Bloat : Tütsülemek (balık). Karın şişkinliği, şiplenium, humor. genç tavşanlarda bağırsak yangısının sonucunda biçimlenen karnın şişkin görünümü. Kabarmak. Şişkinlik. Şişmek. Şişirmek. Kabartmak. Tuzlamak ve tütsülemek. Abdominal distansiyon.

Bloat line : Timpani hattı. Karın şişkinliği sonucu artan karın içi basıncı nedeniyle, yemek borusu mukozasının boyun-göğüs bölgesi sınırında konjesyon ve kanama odakları nedeniyle koyu kırmızı ve hiperemik görünümü, timpani hattı. her zaman görülmeyen ancak önemli olan bir bulgudur. Karın şişkinliği çizgisi.

 

Bloating : Bloat. Şişmek. Genleştirme. Kabartma. Damarlanma (yüzey). Şişirme. Kabartmak. Şişme. Genelde yemekten sonra batında oluşan şişkinlik. Genişleme.

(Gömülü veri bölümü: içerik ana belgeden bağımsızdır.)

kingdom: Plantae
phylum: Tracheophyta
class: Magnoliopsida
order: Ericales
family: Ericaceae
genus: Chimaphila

Bloated : Normalden fazla. Olması gerekenden büyük. Kabarık. Şişmiş. Kabarmış. Şişkin. Övünen. Şişirilmiş. Davul gibi. Davul gibi şişmiş.

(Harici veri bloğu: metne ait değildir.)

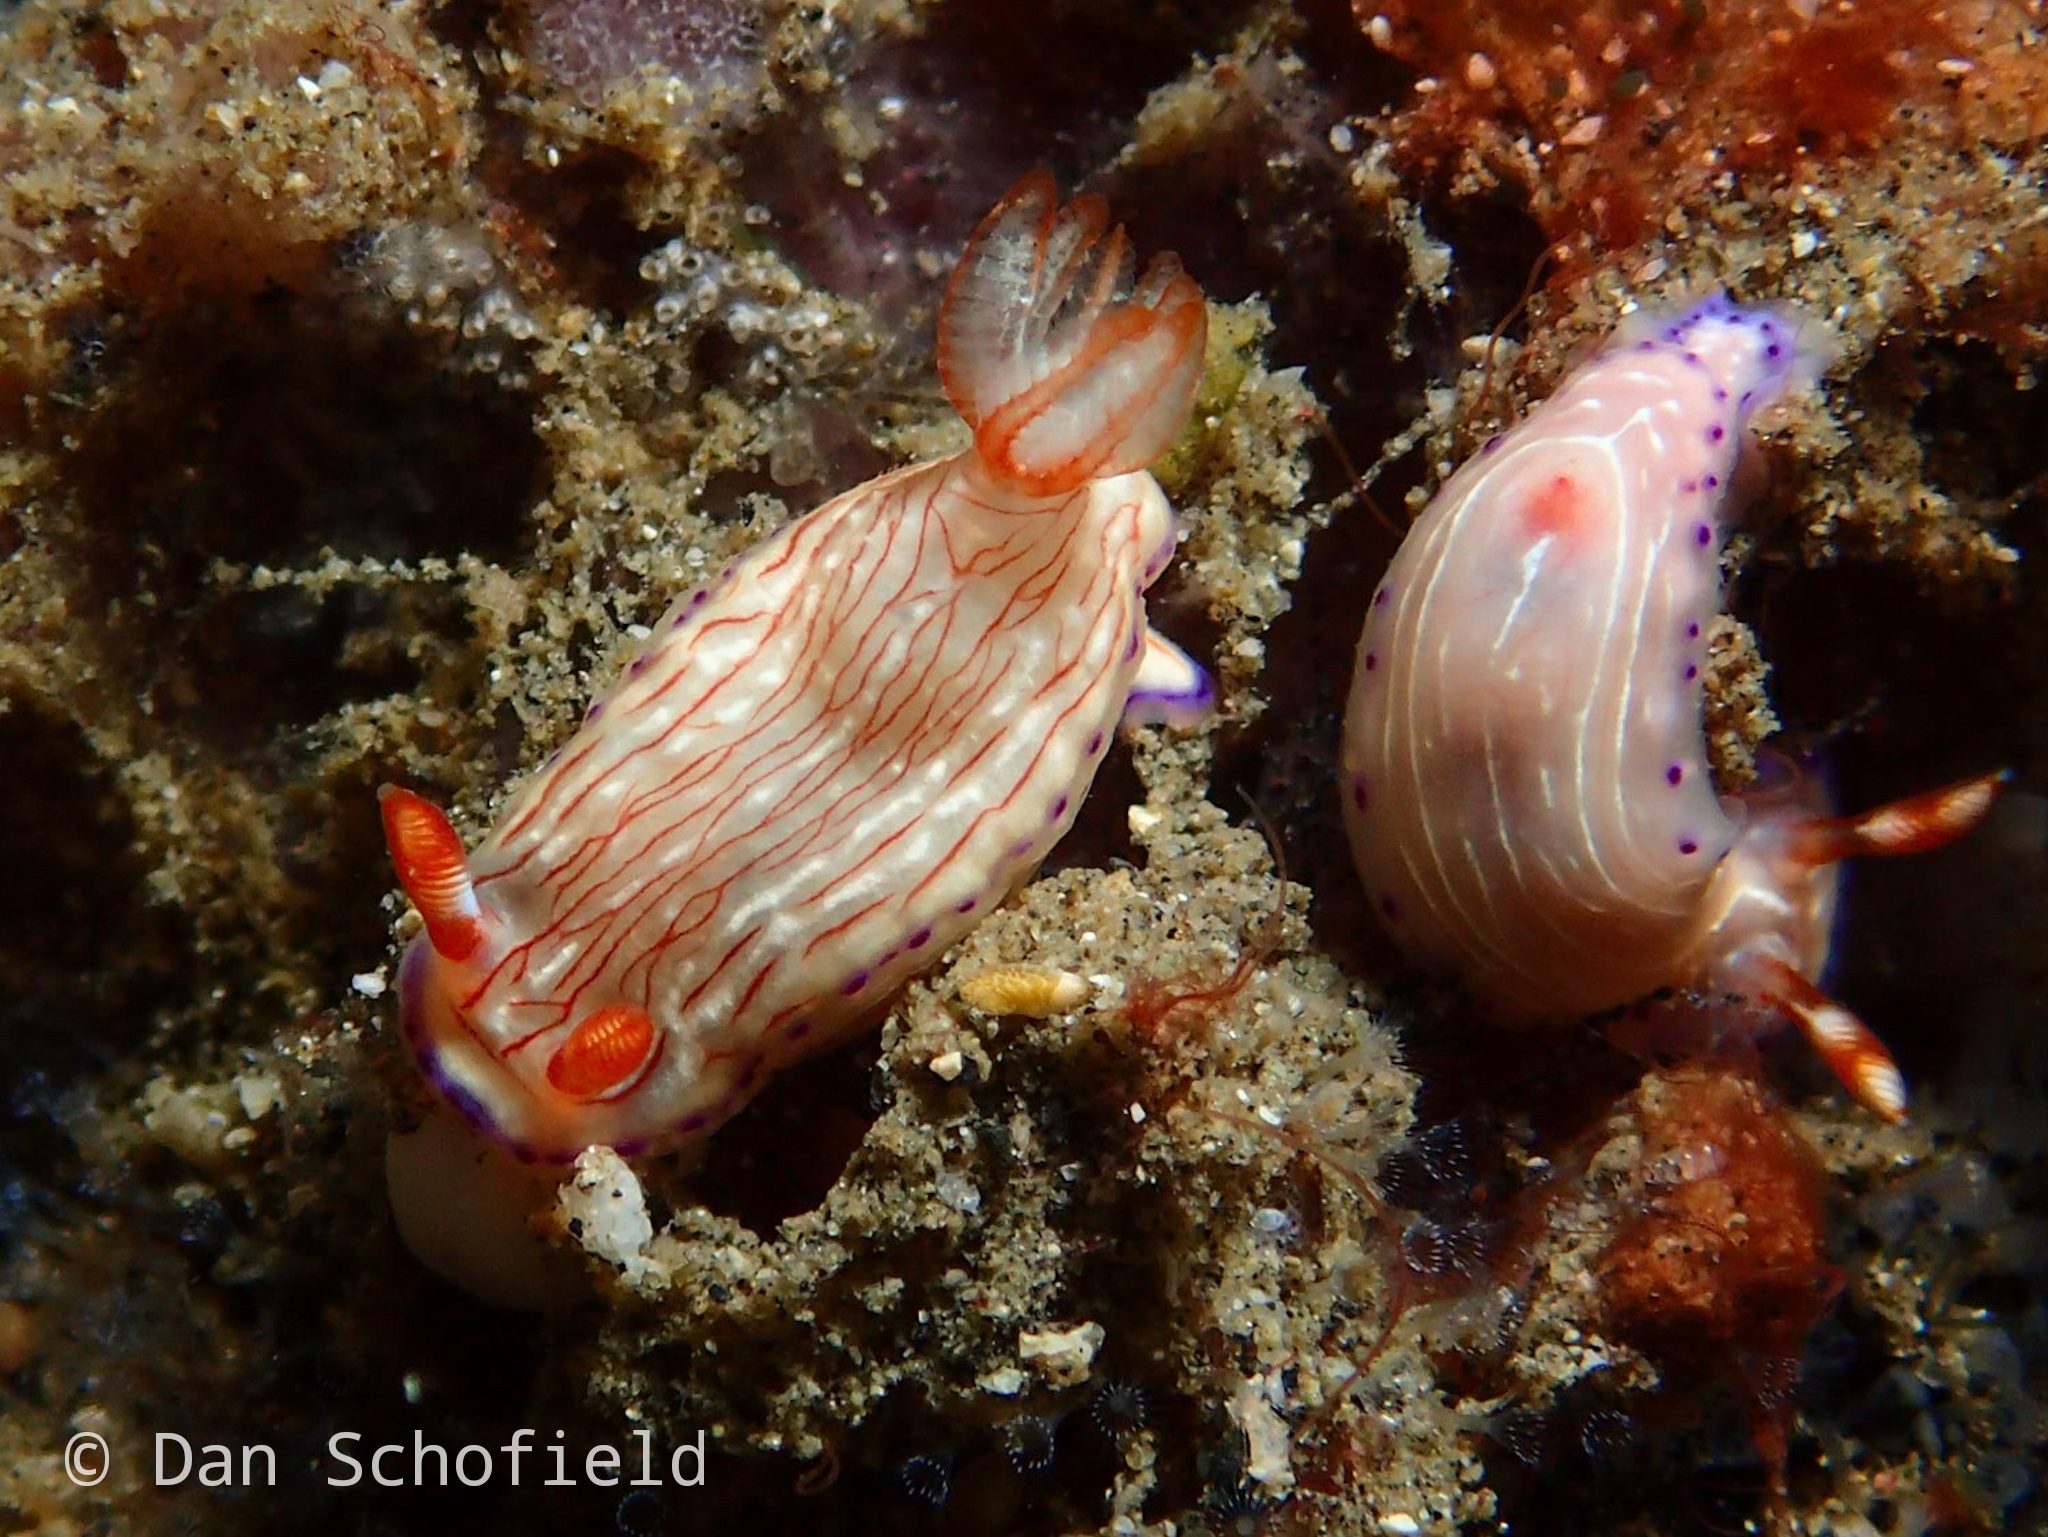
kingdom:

Bloc : Politikacı grubu. Bir amaç için birleşmiş siyasal parti. Siyasal parti. Politikacı ya da ülke gurubu. Birlik. Ülke grubu. Blok.

Blocage : Abluka. Blokaj.

Bloat up : Kabartmak. Şişirmek.

İngilizce Blobs Türkçe anlamı, Blobs eş anlamlısı

Sözcükler, direkt olarak Blobs ile ilgili eş anlamlı kelimeler olmayabilir. Kelime anlamı benzer olan sözcükler olabilirler.

Driblet : Az miktar. Bir parça. Nebze. Küçük bir miktar. Parça. Çok az miktar.

Blots : Kurutma kağıdıyla kurutmak. Kirletmek. Lekelemek. Karartmak. Karalamak. Lekelenmek. Kurutma kağıdı ile kurutmak. Kirlenmek. Mürekkep lekesi yapmak.

Bumbled : Berbat etmek. Bozmak. Mırıldanmak. Ağır ağır ilerlemek. Arı vızıltısı. Gevelemek. Homurdanmak. İçine etmek. Yanısıra çekilmek. Eline yüzüne bulaştırmak.

Erred : Hata etmiş. Yanlış olmak. Günah işlemek. Yanılmış. Hataya düşmüş. Yanılmak. Günah işlemiş.

Drachm : Drahmi. Yudum. Dirhem. Dört gram (eski yunan).

Change surface : Yüzeyini değiştirmek.

Blotted : Kurutma kağıdı ile kurutmak. Kirlenmek. Karalamak. Karartmak. Mürekkep lekesi yapmak. Kirletmek. Lekelenmek. Kurutma kağıdıyla kurutmak. Lekelenmiş.

Bumbles : Bozmak. Arı vızıltısı. Eline yüzüne bulaştırmak. Gevelemek. Mırıldanmak. Ayağı takılmak. Tökezlemek. Kendini beğenmiş memur. Ağır ağır ilerlemek. Yanısıra çekilmek.

 

Dribbles : Sürmek (topu). Yavaşça akmak. Salyası akmak. Damla damla akıtmak. Deliğe yuvarlanmak (bilardo). Azar azar akmak. Top sürmek. Damlatmak.

Dribble : Azar azar akmak. Deliğe yuvarlanmak (bilardo). Bir oyuncunun, topu tek elle yerde zıplatarak, karşı takıma kaptırmadan yer değiştirmesi. Top sürmek. Futbol, basketbol alanlarında kullanılır. Salyası akmak. Top sürme. Sürmek (topu). Çalım. Çalımlamak.

Blobs synonyms : tarnish, daub, blotches, blot, blow in, sully, distills, do wrong, dripped, fleck, drip, blob, distill, blotch, blunder, spatter, drib, defile, bead, come in suddenly, bespeckle, dribblets, splotch, attaints, speckle, err, bumble, bespatter, bloop, daubed, dram, blemishing, dribblet.